» **EXCERPTED RECORDS**:
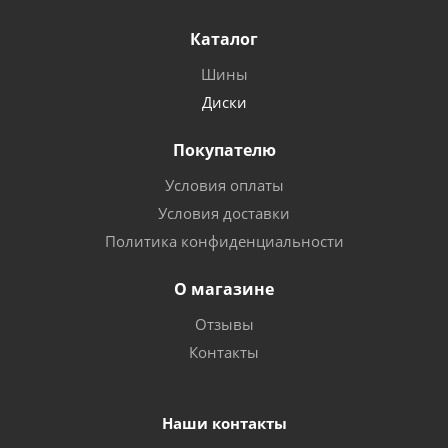
Каталог
Шины
Диски
Покупателю
Условия оплаты
Условия доставки
Политика конфиденциальности
О магазине
Отзывы
Контакты
Наши контакты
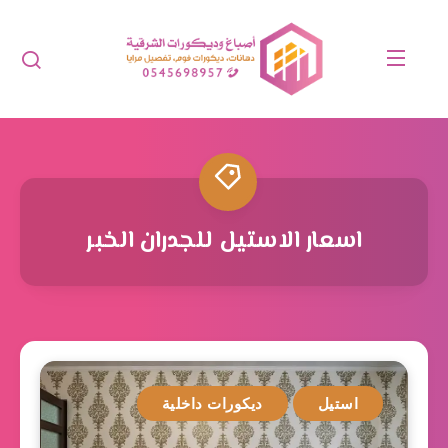
اسعار الاستيل للجدران الخبر
استيل
ديكورات داخلية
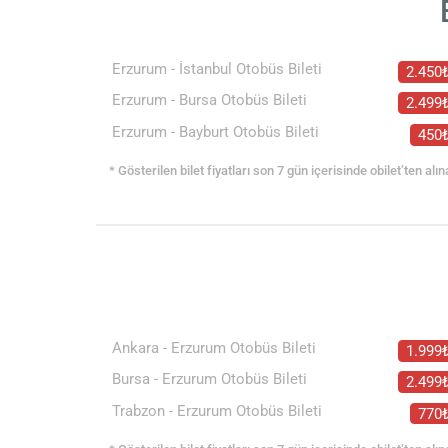
Erzurum - İstanbul Otobüs Bileti
2.450
Erzurum - Bursa Otobüs Bileti
2.499
Erzurum - Bayburt Otobüs Bileti
450
* Gösterilen bilet fiyatları son 7 gün içerisinde obilet’ten alın
Ankara - Erzurum Otobüs Bileti
1.999
Bursa - Erzurum Otobüs Bileti
2.499
Trabzon - Erzurum Otobüs Bileti
770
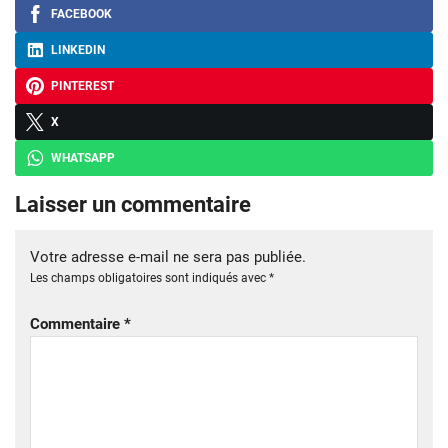
FACEBOOK
LINKEDIN
PINTEREST
X
WHATSAPP
Laisser un commentaire
Votre adresse e-mail ne sera pas publiée.
Les champs obligatoires sont indiqués avec
*
Commentaire
*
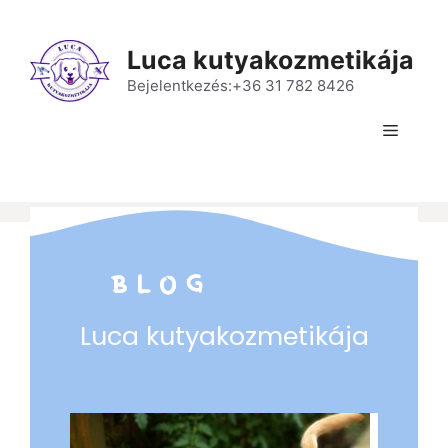
Luca kutyakozmetikája
Bejelentkezés:+36 31 782 8426
Blog
BLOG
Luca kutyakozmetikája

» **EXERCISE REQUIREMENTS**: All lines with the word "Bileti" must be located in the data and copied.

» **COMPLETED EXERCISE**:
Erzurum - İstanbul Otobüs Bileti
Erzurum - Bursa Otobüs Bileti
Erzurum - Bayburt Otobüs Bileti
Ankara - Erzurum Otobüs Bileti
Bursa - Erzurum Otobüs Bileti
Trabzon - Erzurum Otobüs Bileti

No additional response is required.